◆ **RECORD SET**:
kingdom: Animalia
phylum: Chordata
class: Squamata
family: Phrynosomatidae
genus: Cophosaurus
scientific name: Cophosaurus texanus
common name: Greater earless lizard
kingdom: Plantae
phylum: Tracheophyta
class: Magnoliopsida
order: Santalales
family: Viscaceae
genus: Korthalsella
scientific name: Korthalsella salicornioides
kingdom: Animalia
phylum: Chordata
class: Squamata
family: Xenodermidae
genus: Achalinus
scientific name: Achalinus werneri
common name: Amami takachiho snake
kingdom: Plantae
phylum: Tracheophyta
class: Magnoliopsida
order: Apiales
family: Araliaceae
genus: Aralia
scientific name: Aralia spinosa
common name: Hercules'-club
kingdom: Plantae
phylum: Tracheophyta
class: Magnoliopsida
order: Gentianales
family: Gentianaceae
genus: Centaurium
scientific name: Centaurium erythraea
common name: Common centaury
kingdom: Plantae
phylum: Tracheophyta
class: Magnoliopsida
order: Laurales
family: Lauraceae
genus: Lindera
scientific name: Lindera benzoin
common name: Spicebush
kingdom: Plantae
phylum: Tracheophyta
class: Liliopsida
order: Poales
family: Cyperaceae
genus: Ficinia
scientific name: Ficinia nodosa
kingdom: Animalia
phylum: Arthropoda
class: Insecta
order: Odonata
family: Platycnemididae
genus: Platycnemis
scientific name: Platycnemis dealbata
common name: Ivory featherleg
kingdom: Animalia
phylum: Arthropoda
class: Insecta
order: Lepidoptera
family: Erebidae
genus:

◆ **WORK REQUIRED**: Can you turn every line of the items above into one numbered list, leaving out any blank lines?

◆ **RESULT FOR THIS TASK**:
1. kingdom: Animalia
2. phylum: Chordata
3. class: Squamata
4. family: Phrynosomatidae
5. genus: Cophosaurus
6. scientific name: Cophosaurus texanus
7. common name: Greater earless lizard
8. kingdom: Plantae
9. phylum: Tracheophyta
10. class: Magnoliopsida
11. order: Santalales
12. family: Viscaceae
13. genus: Korthalsella
14. scientific name: Korthalsella salicornioides
15. kingdom: Animalia
16. phylum: Chordata
17. class: Squamata
18. family: Xenodermidae
19. genus: Achalinus
20. scientific name: Achalinus werneri
21. common name: Amami takachiho snake
22. kingdom: Plantae
23. phylum: Tracheophyta
24. class: Magnoliopsida
25. order: Apiales
26. family: Araliaceae
27. genus: Aralia
28. scientific name: Aralia spinosa
29. common name: Hercules'-club
30. kingdom: Plantae
31. phylum: Tracheophyta
32. class: Magnoliopsida
33. order: Gentianales
34. family: Gentianaceae
35. genus: Centaurium
36. scientific name: Centaurium erythraea
37. common name: Common centaury
38. kingdom: Plantae
39. phylum: Tracheophyta
40. class: Magnoliopsida
41. order: Laurales
42. family: Lauraceae
43. genus: Lindera
44. scientific name: Lindera benzoin
45. common name: Spicebush
46. kingdom: Plantae
47. phylum: Tracheophyta
48. class: Liliopsida
49. order: Poales
50. family: Cyperaceae
51. genus: Ficinia
52. scientific name: Ficinia nodosa
53. kingdom: Animalia
54. phylum: Arthropoda
55. class: Insecta
56. order: Odonata
57. family: Platycnemididae
58. genus: Platycnemis
59. scientific name: Platycnemis dealbata
60. common name: Ivory featherleg
61. kingdom: Animalia
62. phylum: Arthropoda
63. class: Insecta
64. order: Lepidoptera
65. family: Erebidae
66. genus:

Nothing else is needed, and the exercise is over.